Staple Street’s owners, Stephen D. Owens and Hootan Yaghoobzadeh, first worked together in 1998 on buyouts for the Carlyle Group, a private equity giant. (Their résumés also feature stints at Lehman Brothers and Cerberus Capital Management.) The firm’s board of directors includes a former chief executive of Dunkin’ Brands as well as a former chairman of the Federal Communications Commission and ambassador to the European Union.

Staple Street declined to comment.

On its website, Staple Street says it has $900 million of assets under management — mostly midsize companies such as a flower bulb distributor in New Jersey, an accounting and payroll reporting service popular with restaurant chains, a support organization for dental clinics and, at one point, the theme park operator Six Flags.

Fox said in its filing that Mr. Yaghoobzadeh had authorized Dominion’s lawsuit against the network. The lawsuit, Fox said, is meant to generate publicity, deter negative reporting and “unjustly enrich” Staple Street.

Fox cited discovery documents that it said showed Dominion “in a solid financial position, maintaining substantial cash, carrying no debt and producing a steady return on investment” to Staple Street. In 2021, Dominion paid full bonuses to its employees and executives and projected $98 million in revenue for 2022, Fox said.

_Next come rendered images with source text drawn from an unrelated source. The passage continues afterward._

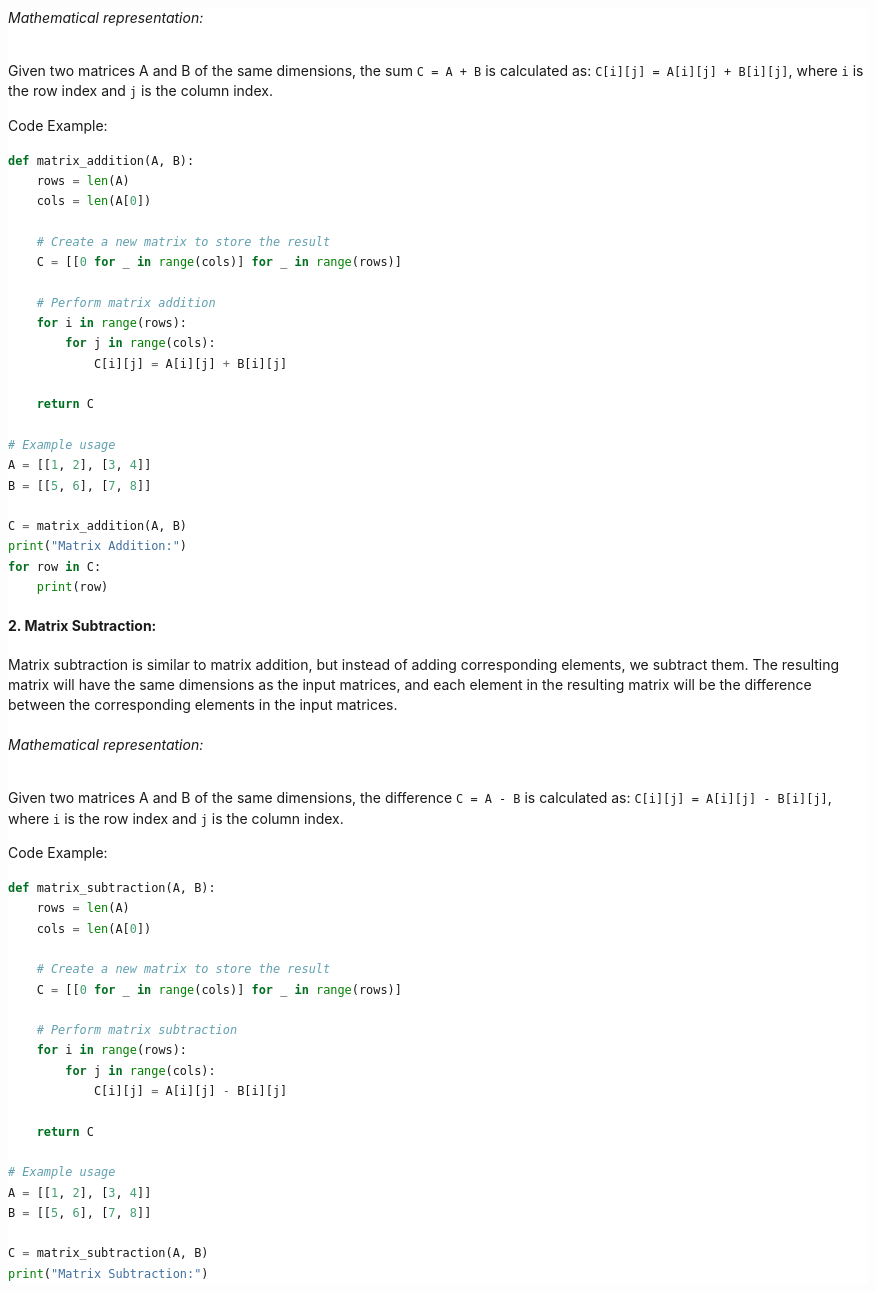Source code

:###### Mathematical representation:

Given two matrices A and B of the same dimensions, the sum `C = A + B` is calculated as:
`C[i][j] = A[i][j] + B[i][j]`, where `i` is the row index and `j` is the column index.

Code Example:

```python
def matrix_addition(A, B):
    rows = len(A)
    cols = len(A[0])

    # Create a new matrix to store the result
    C = [[0 for _ in range(cols)] for _ in range(rows)]

    # Perform matrix addition
    for i in range(rows):
        for j in range(cols):
            C[i][j] = A[i][j] + B[i][j]

    return C

# Example usage
A = [[1, 2], [3, 4]]
B = [[5, 6], [7, 8]]

C = matrix_addition(A, B)
print("Matrix Addition:")
for row in C:
    print(row)
```

#### 2. Matrix Subtraction:

Matrix subtraction is similar to matrix addition, but instead of adding corresponding elements, we subtract them. The resulting matrix will have the same dimensions as the input matrices, and each element in the resulting matrix will be the difference between the corresponding elements in the input matrices.

###### Mathematical representation:

Given two matrices A and B of the same dimensions, the difference `C = A - B` is calculated as:
`C[i][j] = A[i][j] - B[i][j]`, where `i` is the row index and `j` is the column index.

Code Example:

```python
def matrix_subtraction(A, B):
    rows = len(A)
    cols = len(A[0])

    # Create a new matrix to store the result
    C = [[0 for _ in range(cols)] for _ in range(rows)]

    # Perform matrix subtraction
    for i in range(rows):
        for j in range(cols):
            C[i][j] = A[i][j] - B[i][j]

    return C

# Example usage
A = [[1, 2], [3, 4]]
B = [[5, 6], [7, 8]]

C = matrix_subtraction(A, B)
print("Matrix Subtraction:")
```
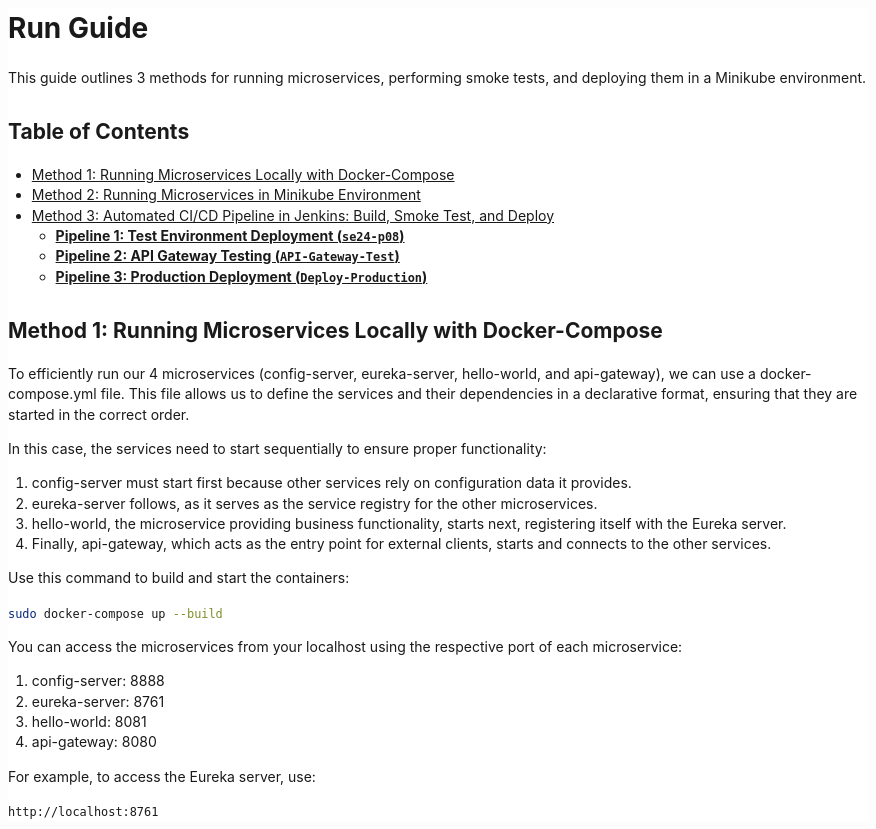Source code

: # Run Guide

This guide outlines 3 methods for running microservices, performing smoke tests, and deploying them in a Minikube environment.

## Table of Contents

- [Method 1: Running Microservices Locally with Docker-Compose](#method-1-running-microservices-locally-with-docker-compose)
- [Method 2: Running Microservices in Minikube Environment](#method-2-running-microservices-in-minikube-environment)
- [Method 3: Automated CI/CD Pipeline in Jenkins: Build, Smoke Test, and Deploy](#method-3-automated-cicd-pipeline-in-jenkins-build-smoke-test-and-deploy)
  - [**Pipeline 1: Test Environment Deployment (`se24-p08`)**](#pipeline-1-test-environment-deployment-se24-p08)
  - [**Pipeline 2: API Gateway Testing (`API-Gateway-Test`)**](#pipeline-2-api-gateway-testing-api-gateway-test)
  - [**Pipeline 3: Production Deployment (`Deploy-Production`)**](#pipeline-3-production-deployment-deploy-production)

## Method 1: Running Microservices Locally with Docker-Compose

To efficiently run our 4 microservices (config-server, eureka-server, hello-world, and api-gateway), we can use a docker-compose.yml file. This file allows us to define the services and their dependencies in a declarative format, ensuring that they are started in the correct order.

In this case, the services need to start sequentially to ensure proper functionality:

1. config-server must start first because other services rely on configuration data it provides.
2. eureka-server follows, as it serves as the service registry for the other microservices.
3. hello-world, the microservice providing business functionality, starts next, registering itself with the Eureka server.
4. Finally, api-gateway, which acts as the entry point for external clients, starts and connects to the other services.

Use this command to build and start the containers:

```bash
sudo docker-compose up --build
```

You can access the microservices from your localhost using the respective port of each microservice:

1. config-server: 8888
2. eureka-server: 8761
3. hello-world: 8081
4. api-gateway: 8080

For example, to access the Eureka server, use:

```bash
http://localhost:8761
```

Last year, when asked whether he believed that Dominion was a “toxic” company after the 2020 election, Mr. Owens answered, “That’s correct.”

A Business in Flux

In its complaint, which it filed in 2021, Dominion accused Fox of broadcasting lies that “deeply damaged” its “once-thriving” business, “one of the fastest-growing technology companies in North America” with a potential value of more than $1 billion.

Shasta County, a rural area in Northern California that has become a hotbed for election denial, terminated its Dominion contract in January. Lawmakers in Montgomery County in Pennsylvania renewed a deal with Dominion for $518,052 in February, the same month that officials in Kern County, north of Los Angeles, narrowly approved a three-year, $672,948 contract after hours of heated debate.